[PROVIDED RECORDS]
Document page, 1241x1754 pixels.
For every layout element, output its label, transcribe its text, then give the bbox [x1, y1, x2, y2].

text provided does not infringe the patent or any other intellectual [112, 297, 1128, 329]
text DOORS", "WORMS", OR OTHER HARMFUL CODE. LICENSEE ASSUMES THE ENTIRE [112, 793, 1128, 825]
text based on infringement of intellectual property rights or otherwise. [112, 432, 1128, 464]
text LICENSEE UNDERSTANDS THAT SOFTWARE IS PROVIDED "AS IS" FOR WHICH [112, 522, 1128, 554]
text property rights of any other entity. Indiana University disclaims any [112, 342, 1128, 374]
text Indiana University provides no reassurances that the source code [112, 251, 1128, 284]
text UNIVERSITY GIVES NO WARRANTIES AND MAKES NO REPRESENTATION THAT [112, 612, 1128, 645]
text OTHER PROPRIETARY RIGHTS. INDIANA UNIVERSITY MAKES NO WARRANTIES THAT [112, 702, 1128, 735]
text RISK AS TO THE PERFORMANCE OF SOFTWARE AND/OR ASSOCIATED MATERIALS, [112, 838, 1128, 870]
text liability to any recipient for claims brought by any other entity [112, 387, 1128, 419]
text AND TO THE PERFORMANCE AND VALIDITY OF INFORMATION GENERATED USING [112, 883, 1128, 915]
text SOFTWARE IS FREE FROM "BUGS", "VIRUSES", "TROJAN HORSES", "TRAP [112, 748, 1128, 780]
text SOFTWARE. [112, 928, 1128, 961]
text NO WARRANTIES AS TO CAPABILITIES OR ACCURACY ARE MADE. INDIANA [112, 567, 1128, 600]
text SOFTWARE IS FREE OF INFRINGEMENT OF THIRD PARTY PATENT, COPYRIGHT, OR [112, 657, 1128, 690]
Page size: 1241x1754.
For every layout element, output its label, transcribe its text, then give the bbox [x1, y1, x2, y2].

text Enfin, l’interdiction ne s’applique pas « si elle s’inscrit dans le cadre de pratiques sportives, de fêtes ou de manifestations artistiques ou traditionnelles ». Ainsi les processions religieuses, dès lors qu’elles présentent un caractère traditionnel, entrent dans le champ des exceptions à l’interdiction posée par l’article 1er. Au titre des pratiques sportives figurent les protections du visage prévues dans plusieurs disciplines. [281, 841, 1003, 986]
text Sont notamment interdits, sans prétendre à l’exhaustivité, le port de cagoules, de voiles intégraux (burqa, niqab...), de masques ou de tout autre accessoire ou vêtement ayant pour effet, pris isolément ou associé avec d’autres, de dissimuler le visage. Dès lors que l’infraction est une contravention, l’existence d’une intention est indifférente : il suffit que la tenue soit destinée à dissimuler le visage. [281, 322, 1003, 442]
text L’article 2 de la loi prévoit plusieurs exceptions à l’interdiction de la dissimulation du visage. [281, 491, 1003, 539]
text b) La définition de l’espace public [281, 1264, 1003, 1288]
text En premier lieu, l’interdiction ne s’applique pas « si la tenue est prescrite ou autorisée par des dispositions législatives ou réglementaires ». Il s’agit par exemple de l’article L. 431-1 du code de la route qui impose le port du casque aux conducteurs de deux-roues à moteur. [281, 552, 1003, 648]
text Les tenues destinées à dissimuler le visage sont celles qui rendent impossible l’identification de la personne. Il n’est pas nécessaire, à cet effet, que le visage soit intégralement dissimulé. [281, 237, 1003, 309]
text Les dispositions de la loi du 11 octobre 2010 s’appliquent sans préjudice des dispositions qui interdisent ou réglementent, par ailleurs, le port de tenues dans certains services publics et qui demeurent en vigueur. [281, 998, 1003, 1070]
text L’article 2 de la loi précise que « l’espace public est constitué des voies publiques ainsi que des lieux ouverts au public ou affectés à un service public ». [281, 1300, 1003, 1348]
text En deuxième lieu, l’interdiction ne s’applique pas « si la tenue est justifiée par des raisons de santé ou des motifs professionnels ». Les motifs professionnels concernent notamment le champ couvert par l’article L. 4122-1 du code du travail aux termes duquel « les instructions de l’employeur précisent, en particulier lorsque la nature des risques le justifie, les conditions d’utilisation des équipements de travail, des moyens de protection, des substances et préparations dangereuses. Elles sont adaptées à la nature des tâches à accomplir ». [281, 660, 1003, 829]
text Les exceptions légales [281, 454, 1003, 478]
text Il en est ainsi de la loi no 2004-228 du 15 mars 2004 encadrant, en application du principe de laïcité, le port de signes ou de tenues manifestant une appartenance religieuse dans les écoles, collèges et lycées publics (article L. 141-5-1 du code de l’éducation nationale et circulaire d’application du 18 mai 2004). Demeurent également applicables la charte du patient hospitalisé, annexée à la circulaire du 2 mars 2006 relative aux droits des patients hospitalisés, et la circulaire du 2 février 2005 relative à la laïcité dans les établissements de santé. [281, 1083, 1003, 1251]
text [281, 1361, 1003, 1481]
[/PROVIDED RECORDS]
EXERCISE AIM: All the records above need to be transcribed exactly and in full.

WRITTEN SOLUTION:
Document page, 1241x1754 pixels.
For every layout element, output its label, transcribe its text, then give the bbox [x1, y1, x2, y2].

text provided does not infringe the patent or any other intellectual [112, 297, 1128, 329]
text DOORS", "WORMS", OR OTHER HARMFUL CODE. LICENSEE ASSUMES THE ENTIRE [112, 793, 1128, 825]
text based on infringement of intellectual property rights or otherwise. [112, 432, 1128, 464]
text LICENSEE UNDERSTANDS THAT SOFTWARE IS PROVIDED "AS IS" FOR WHICH [112, 522, 1128, 554]
text property rights of any other entity. Indiana University disclaims any [112, 342, 1128, 374]
text Indiana University provides no reassurances that the source code [112, 251, 1128, 284]
text UNIVERSITY GIVES NO WARRANTIES AND MAKES NO REPRESENTATION THAT [112, 612, 1128, 645]
text OTHER PROPRIETARY RIGHTS. INDIANA UNIVERSITY MAKES NO WARRANTIES THAT [112, 702, 1128, 735]
text RISK AS TO THE PERFORMANCE OF SOFTWARE AND/OR ASSOCIATED MATERIALS, [112, 838, 1128, 870]
text liability to any recipient for claims brought by any other entity [112, 387, 1128, 419]
text AND TO THE PERFORMANCE AND VALIDITY OF INFORMATION GENERATED USING [112, 883, 1128, 915]
text SOFTWARE IS FREE FROM "BUGS", "VIRUSES", "TROJAN HORSES", "TRAP [112, 748, 1128, 780]
text SOFTWARE. [112, 928, 1128, 961]
text NO WARRANTIES AS TO CAPABILITIES OR ACCURACY ARE MADE. INDIANA [112, 567, 1128, 600]
text SOFTWARE IS FREE OF INFRINGEMENT OF THIRD PARTY PATENT, COPYRIGHT, OR [112, 657, 1128, 690]
Page size: 1241x1754.
For every layout element, output its label, transcribe its text, then give the bbox [x1, y1, x2, y2].

text Enfin, l’interdiction ne s’applique pas « si elle s’inscrit dans le cadre de pratiques sportives, de fêtes ou de manifestations artistiques ou traditionnelles ». Ainsi les processions religieuses, dès lors qu’elles présentent un caractère traditionnel, entrent dans le champ des exceptions à l’interdiction posée par l’article 1er. Au titre des pratiques sportives figurent les protections du visage prévues dans plusieurs disciplines. [281, 841, 1003, 986]
text Sont notamment interdits, sans prétendre à l’exhaustivité, le port de cagoules, de voiles intégraux (burqa, niqab...), de masques ou de tout autre accessoire ou vêtement ayant pour effet, pris isolément ou associé avec d’autres, de dissimuler le visage. Dès lors que l’infraction est une contravention, l’existence d’une intention est indifférente : il suffit que la tenue soit destinée à dissimuler le visage. [281, 322, 1003, 442]
text L’article 2 de la loi prévoit plusieurs exceptions à l’interdiction de la dissimulation du visage. [281, 491, 1003, 539]
text b) La définition de l’espace public [281, 1264, 1003, 1288]
text En premier lieu, l’interdiction ne s’applique pas « si la tenue est prescrite ou autorisée par des dispositions législatives ou réglementaires ». Il s’agit par exemple de l’article L. 431-1 du code de la route qui impose le port du casque aux conducteurs de deux-roues à moteur. [281, 552, 1003, 648]
text Les tenues destinées à dissimuler le visage sont celles qui rendent impossible l’identification de la personne. Il n’est pas nécessaire, à cet effet, que le visage soit intégralement dissimulé. [281, 237, 1003, 309]
text Les dispositions de la loi du 11 octobre 2010 s’appliquent sans préjudice des dispositions qui interdisent ou réglementent, par ailleurs, le port de tenues dans certains services publics et qui demeurent en vigueur. [281, 998, 1003, 1070]
text L’article 2 de la loi précise que « l’espace public est constitué des voies publiques ainsi que des lieux ouverts au public ou affectés à un service public ». [281, 1300, 1003, 1348]
text En deuxième lieu, l’interdiction ne s’applique pas « si la tenue est justifiée par des raisons de santé ou des motifs professionnels ». Les motifs professionnels concernent notamment le champ couvert par l’article L. 4122-1 du code du travail aux termes duquel « les instructions de l’employeur précisent, en particulier lorsque la nature des risques le justifie, les conditions d’utilisation des équipements de travail, des moyens de protection, des substances et préparations dangereuses. Elles sont adaptées à la nature des tâches à accomplir ». [281, 660, 1003, 829]
text Les exceptions légales [281, 454, 1003, 478]
text Il en est ainsi de la loi no 2004-228 du 15 mars 2004 encadrant, en application du principe de laïcité, le port de signes ou de tenues manifestant une appartenance religieuse dans les écoles, collèges et lycées publics (article L. 141-5-1 du code de l’éducation nationale et circulaire d’application du 18 mai 2004). Demeurent également applicables la charte du patient hospitalisé, annexée à la circulaire du 2 mars 2006 relative aux droits des patients hospitalisés, et la circulaire du 2 février 2005 relative à la laïcité dans les établissements de santé. [281, 1083, 1003, 1251]
text [281, 1361, 1003, 1481]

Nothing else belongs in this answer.